U.S. Secretary of Agriculture Sonny Perdue made his first visit to Southeast Alaska on Thursday. Perdue spent Thursday morning in Ketchikan, and met with U.S. Forest Service officials, but spent most of the day on Prince of Wales Island.
Perdue was joined by Alaska Sen. Lisa Murkowski a little after noon on POW. They first met with the Prince of Wales Landscape Assessment Team. That group includes diverse stakeholders who provided recommendations for managing Prince of Wales Island forests for the next 10 to 15 years.
The visiting officials also toured Viking Lumber mill in Klawock, and talked at length with co-owner Kirk Dahlstrom; toured young- and old-growth timber stands; and visited Goose Creek mills near Thorne Bay.
Perdue said he is impressed with how many resources the Tongass National Forest provides. He said he’s also impressed with how well the POW landscape assessment team worked together to come up with recommendations for future planning.
“I think we have a real head start on how we can come together with the community and all the stakeholders and the Forest Service, along with Sen. Murkowski and the representative government here, to make a viable multi-use plan for the Tongass that would lead to the economy and the jobs,” he said.
Perdue said that multi-use forest includes recreation and tourism, as well as timber harvest.

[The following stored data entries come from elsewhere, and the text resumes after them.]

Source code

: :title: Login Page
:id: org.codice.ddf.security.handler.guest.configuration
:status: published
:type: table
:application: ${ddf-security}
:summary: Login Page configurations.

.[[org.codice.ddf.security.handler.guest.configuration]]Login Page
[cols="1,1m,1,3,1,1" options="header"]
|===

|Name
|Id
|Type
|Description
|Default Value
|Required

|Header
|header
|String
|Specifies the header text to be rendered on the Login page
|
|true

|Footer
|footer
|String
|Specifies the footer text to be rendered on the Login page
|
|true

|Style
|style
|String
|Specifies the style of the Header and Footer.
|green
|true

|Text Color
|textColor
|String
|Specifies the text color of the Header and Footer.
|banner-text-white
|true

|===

Perdue said it’s unlikely that the Roadless Rule will be repealed for the Tongass, but he wants to work with Sen. Murkowski and other state representatives to find a way to perhaps modify it for Alaska.
He said legal issues make a full exemption challenging.
“Obviously I’m a former governor, (and as one) that would be my preference, and honestly that would be my preference now, but we think the best way we can get to what the people on Prince of Wales and the Tongass really need and would like to see is really a state-specific rule where we participate – the U.S. Forest Service participates – with the state in helping to design something that would benefit this whole community and Southeastern Alaska,” he said.
Perdue was governor of Georgia until 2011. He was appointed to head the Department of Agriculture in spring of last year.
The 2001 Roadless Rule restricts logging and building new roads in designated parts of national forest land. Following litigation, Alaska was exempt from that rule until 2011 when the exemption was removed.
State officials and logging industry supporters have been lobbying to reinstate that exemption.